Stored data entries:
----------

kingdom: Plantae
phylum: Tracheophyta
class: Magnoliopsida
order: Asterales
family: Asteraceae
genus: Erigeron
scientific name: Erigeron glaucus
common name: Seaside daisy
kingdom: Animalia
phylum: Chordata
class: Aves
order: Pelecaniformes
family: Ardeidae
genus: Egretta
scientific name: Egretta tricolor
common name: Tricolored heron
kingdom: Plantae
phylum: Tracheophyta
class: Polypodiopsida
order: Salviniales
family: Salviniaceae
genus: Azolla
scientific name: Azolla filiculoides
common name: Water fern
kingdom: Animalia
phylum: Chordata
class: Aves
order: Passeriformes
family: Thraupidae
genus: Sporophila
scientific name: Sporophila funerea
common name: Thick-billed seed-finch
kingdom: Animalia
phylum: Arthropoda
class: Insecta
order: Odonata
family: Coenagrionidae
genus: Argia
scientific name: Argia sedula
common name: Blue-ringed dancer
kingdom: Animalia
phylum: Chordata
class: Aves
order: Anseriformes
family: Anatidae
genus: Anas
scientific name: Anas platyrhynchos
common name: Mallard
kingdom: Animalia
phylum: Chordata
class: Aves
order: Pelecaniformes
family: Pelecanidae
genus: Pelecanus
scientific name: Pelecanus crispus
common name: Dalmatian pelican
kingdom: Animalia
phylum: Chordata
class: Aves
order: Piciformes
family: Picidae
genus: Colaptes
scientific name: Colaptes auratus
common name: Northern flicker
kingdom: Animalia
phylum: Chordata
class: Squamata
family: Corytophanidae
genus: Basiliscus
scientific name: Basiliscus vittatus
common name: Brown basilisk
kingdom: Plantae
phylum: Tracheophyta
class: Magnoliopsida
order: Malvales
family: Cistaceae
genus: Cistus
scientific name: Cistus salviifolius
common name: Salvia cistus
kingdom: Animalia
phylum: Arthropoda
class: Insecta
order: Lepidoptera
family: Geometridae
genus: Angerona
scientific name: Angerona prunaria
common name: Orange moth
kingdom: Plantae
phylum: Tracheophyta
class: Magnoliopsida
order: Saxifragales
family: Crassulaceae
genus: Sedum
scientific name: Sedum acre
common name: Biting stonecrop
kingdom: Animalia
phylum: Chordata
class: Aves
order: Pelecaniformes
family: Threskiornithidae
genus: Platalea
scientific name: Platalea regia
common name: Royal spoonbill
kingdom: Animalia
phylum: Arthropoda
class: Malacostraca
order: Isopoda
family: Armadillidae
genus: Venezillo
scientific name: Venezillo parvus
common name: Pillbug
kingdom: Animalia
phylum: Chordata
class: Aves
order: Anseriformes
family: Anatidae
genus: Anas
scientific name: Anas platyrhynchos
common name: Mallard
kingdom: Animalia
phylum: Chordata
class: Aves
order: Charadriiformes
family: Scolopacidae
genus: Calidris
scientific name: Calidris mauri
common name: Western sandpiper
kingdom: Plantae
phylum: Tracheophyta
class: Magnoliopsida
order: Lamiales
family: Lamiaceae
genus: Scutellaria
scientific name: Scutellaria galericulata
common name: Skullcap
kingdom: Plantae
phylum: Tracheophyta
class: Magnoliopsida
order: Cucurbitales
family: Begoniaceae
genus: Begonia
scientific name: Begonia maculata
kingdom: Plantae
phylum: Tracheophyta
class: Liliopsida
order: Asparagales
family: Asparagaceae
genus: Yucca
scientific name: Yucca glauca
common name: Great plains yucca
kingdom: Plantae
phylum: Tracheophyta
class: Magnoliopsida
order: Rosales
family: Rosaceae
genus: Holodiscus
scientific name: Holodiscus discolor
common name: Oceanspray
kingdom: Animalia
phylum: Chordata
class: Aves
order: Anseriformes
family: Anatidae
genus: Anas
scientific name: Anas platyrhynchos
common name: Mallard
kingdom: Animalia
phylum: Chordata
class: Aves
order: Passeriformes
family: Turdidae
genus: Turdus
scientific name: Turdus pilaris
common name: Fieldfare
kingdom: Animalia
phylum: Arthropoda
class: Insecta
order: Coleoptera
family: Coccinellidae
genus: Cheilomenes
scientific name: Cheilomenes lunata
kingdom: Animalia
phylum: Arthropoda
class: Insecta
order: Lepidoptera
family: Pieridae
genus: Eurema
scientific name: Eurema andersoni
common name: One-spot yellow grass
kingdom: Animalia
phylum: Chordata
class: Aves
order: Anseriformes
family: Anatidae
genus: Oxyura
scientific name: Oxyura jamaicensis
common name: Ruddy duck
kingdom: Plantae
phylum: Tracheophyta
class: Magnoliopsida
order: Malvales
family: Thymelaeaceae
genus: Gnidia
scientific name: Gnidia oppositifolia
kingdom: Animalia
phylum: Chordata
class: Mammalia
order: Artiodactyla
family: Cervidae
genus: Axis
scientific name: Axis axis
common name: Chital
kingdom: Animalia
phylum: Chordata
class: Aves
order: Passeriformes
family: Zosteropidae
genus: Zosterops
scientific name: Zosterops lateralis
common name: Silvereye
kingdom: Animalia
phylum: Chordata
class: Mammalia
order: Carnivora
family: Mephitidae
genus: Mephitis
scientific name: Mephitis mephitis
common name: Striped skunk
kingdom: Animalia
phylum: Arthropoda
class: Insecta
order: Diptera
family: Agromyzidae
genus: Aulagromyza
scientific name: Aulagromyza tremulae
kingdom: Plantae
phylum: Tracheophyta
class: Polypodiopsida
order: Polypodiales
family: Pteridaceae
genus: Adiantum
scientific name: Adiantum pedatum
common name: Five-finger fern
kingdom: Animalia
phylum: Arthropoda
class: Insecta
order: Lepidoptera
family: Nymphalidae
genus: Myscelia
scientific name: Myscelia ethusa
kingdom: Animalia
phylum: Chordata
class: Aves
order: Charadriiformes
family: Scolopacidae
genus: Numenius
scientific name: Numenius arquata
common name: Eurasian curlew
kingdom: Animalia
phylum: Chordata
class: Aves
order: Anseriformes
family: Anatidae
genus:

----------

Direction: Set down every line of the records above without changing anything.

Finished exercise:
kingdom: Plantae
phylum: Tracheophyta
class: Magnoliopsida
order: Asterales
family: Asteraceae
genus: Erigeron
scientific name: Erigeron glaucus
common name: Seaside daisy
kingdom: Animalia
phylum: Chordata
class: Aves
order: Pelecaniformes
family: Ardeidae
genus: Egretta
scientific name: Egretta tricolor
common name: Tricolored heron
kingdom: Plantae
phylum: Tracheophyta
class: Polypodiopsida
order: Salviniales
family: Salviniaceae
genus: Azolla
scientific name: Azolla filiculoides
common name: Water fern
kingdom: Animalia
phylum: Chordata
class: Aves
order: Passeriformes
family: Thraupidae
genus: Sporophila
scientific name: Sporophila funerea
common name: Thick-billed seed-finch
kingdom: Animalia
phylum: Arthropoda
class: Insecta
order: Odonata
family: Coenagrionidae
genus: Argia
scientific name: Argia sedula
common name: Blue-ringed dancer
kingdom: Animalia
phylum: Chordata
class: Aves
order: Anseriformes
family: Anatidae
genus: Anas
scientific name: Anas platyrhynchos
common name: Mallard
kingdom: Animalia
phylum: Chordata
class: Aves
order: Pelecaniformes
family: Pelecanidae
genus: Pelecanus
scientific name: Pelecanus crispus
common name: Dalmatian pelican
kingdom: Animalia
phylum: Chordata
class: Aves
order: Piciformes
family: Picidae
genus: Colaptes
scientific name: Colaptes auratus
common name: Northern flicker
kingdom: Animalia
phylum: Chordata
class: Squamata
family: Corytophanidae
genus: Basiliscus
scientific name: Basiliscus vittatus
common name: Brown basilisk
kingdom: Plantae
phylum: Tracheophyta
class: Magnoliopsida
order: Malvales
family: Cistaceae
genus: Cistus
scientific name: Cistus salviifolius
common name: Salvia cistus
kingdom: Animalia
phylum: Arthropoda
class: Insecta
order: Lepidoptera
family: Geometridae
genus: Angerona
scientific name: Angerona prunaria
common name: Orange moth
kingdom: Plantae
phylum: Tracheophyta
class: Magnoliopsida
order: Saxifragales
family: Crassulaceae
genus: Sedum
scientific name: Sedum acre
common name: Biting stonecrop
kingdom: Animalia
phylum: Chordata
class: Aves
order: Pelecaniformes
family: Threskiornithidae
genus: Platalea
scientific name: Platalea regia
common name: Royal spoonbill
kingdom: Animalia
phylum: Arthropoda
class: Malacostraca
order: Isopoda
family: Armadillidae
genus: Venezillo
scientific name: Venezillo parvus
common name: Pillbug
kingdom: Animalia
phylum: Chordata
class: Aves
order: Anseriformes
family: Anatidae
genus: Anas
scientific name: Anas platyrhynchos
common name: Mallard
kingdom: Animalia
phylum: Chordata
class: Aves
order: Charadriiformes
family: Scolopacidae
genus: Calidris
scientific name: Calidris mauri
common name: Western sandpiper
kingdom: Plantae
phylum: Tracheophyta
class: Magnoliopsida
order: Lamiales
family: Lamiaceae
genus: Scutellaria
scientific name: Scutellaria galericulata
common name: Skullcap
kingdom: Plantae
phylum: Tracheophyta
class: Magnoliopsida
order: Cucurbitales
family: Begoniaceae
genus: Begonia
scientific name: Begonia maculata
kingdom: Plantae
phylum: Tracheophyta
class: Liliopsida
order: Asparagales
family: Asparagaceae
genus: Yucca
scientific name: Yucca glauca
common name: Great plains yucca
kingdom: Plantae
phylum: Tracheophyta
class: Magnoliopsida
order: Rosales
family: Rosaceae
genus: Holodiscus
scientific name: Holodiscus discolor
common name: Oceanspray
kingdom: Animalia
phylum: Chordata
class: Aves
order: Anseriformes
family: Anatidae
genus: Anas
scientific name: Anas platyrhynchos
common name: Mallard
kingdom: Animalia
phylum: Chordata
class: Aves
order: Passeriformes
family: Turdidae
genus: Turdus
scientific name: Turdus pilaris
common name: Fieldfare
kingdom: Animalia
phylum: Arthropoda
class: Insecta
order: Coleoptera
family: Coccinellidae
genus: Cheilomenes
scientific name: Cheilomenes lunata
kingdom: Animalia
phylum: Arthropoda
class: Insecta
order: Lepidoptera
family: Pieridae
genus: Eurema
scientific name: Eurema andersoni
common name: One-spot yellow grass
kingdom: Animalia
phylum: Chordata
class: Aves
order: Anseriformes
family: Anatidae
genus: Oxyura
scientific name: Oxyura jamaicensis
common name: Ruddy duck
kingdom: Plantae
phylum: Tracheophyta
class: Magnoliopsida
order: Malvales
family: Thymelaeaceae
genus: Gnidia
scientific name: Gnidia oppositifolia
kingdom: Animalia
phylum: Chordata
class: Mammalia
order: Artiodactyla
family: Cervidae
genus: Axis
scientific name: Axis axis
common name: Chital
kingdom: Animalia
phylum: Chordata
class: Aves
order: Passeriformes
family: Zosteropidae
genus: Zosterops
scientific name: Zosterops lateralis
common name: Silvereye
kingdom: Animalia
phylum: Chordata
class: Mammalia
order: Carnivora
family: Mephitidae
genus: Mephitis
scientific name: Mephitis mephitis
common name: Striped skunk
kingdom: Animalia
phylum: Arthropoda
class: Insecta
order: Diptera
family: Agromyzidae
genus: Aulagromyza
scientific name: Aulagromyza tremulae
kingdom: Plantae
phylum: Tracheophyta
class: Polypodiopsida
order: Polypodiales
family: Pteridaceae
genus: Adiantum
scientific name: Adiantum pedatum
common name: Five-finger fern
kingdom: Animalia
phylum: Arthropoda
class: Insecta
order: Lepidoptera
family: Nymphalidae
genus: Myscelia
scientific name: Myscelia ethusa
kingdom: Animalia
phylum: Chordata
class: Aves
order: Charadriiformes
family: Scolopacidae
genus: Numenius
scientific name: Numenius arquata
common name: Eurasian curlew
kingdom: Animalia
phylum: Chordata
class: Aves
order: Anseriformes
family: Anatidae
genus:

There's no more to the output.